-- Collected data --
************

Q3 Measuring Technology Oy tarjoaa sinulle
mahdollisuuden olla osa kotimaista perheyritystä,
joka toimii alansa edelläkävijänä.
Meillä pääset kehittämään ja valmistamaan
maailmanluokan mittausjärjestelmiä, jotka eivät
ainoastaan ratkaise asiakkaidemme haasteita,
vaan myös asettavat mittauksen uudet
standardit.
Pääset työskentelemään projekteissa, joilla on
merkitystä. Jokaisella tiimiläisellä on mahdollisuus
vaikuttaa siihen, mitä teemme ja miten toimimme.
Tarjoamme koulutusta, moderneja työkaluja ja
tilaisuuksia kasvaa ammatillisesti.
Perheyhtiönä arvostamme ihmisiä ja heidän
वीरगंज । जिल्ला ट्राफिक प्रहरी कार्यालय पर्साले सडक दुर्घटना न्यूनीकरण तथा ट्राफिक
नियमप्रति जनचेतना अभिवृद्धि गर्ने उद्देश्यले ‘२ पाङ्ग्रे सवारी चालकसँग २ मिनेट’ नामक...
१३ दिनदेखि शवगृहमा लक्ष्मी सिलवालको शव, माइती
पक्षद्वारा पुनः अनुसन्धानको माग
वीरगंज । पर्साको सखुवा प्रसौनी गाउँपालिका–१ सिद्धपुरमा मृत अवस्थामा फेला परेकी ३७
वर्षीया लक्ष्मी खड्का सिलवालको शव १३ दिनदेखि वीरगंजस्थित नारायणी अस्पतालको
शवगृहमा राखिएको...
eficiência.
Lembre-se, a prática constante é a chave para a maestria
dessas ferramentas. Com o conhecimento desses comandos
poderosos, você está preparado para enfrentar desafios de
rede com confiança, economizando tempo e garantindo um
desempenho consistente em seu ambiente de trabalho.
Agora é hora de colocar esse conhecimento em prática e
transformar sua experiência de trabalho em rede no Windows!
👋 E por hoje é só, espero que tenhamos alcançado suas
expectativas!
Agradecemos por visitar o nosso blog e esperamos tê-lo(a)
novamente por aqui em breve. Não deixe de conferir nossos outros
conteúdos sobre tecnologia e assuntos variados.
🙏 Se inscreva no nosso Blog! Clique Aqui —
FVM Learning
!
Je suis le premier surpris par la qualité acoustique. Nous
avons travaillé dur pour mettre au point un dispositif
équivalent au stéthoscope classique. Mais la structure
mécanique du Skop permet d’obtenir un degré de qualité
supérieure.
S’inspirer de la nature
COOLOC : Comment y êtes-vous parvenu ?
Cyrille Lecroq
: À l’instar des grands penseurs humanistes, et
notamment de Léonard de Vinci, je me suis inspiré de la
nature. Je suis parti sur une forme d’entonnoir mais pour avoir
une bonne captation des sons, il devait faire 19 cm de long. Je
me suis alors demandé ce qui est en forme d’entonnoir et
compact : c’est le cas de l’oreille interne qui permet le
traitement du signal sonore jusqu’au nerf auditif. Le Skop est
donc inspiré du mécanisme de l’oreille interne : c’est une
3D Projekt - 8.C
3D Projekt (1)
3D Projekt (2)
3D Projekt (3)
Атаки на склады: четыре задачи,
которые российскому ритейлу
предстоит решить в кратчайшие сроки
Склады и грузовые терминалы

************

-- Your instructions --
Please copy exactly, and only, the lines from the line containing "которые российскому ритейлу" through the last line of the records, with both ends included.

-- Solved problem --
которые российскому ритейлу
предстоит решить в кратчайшие сроки
Склады и грузовые терминалы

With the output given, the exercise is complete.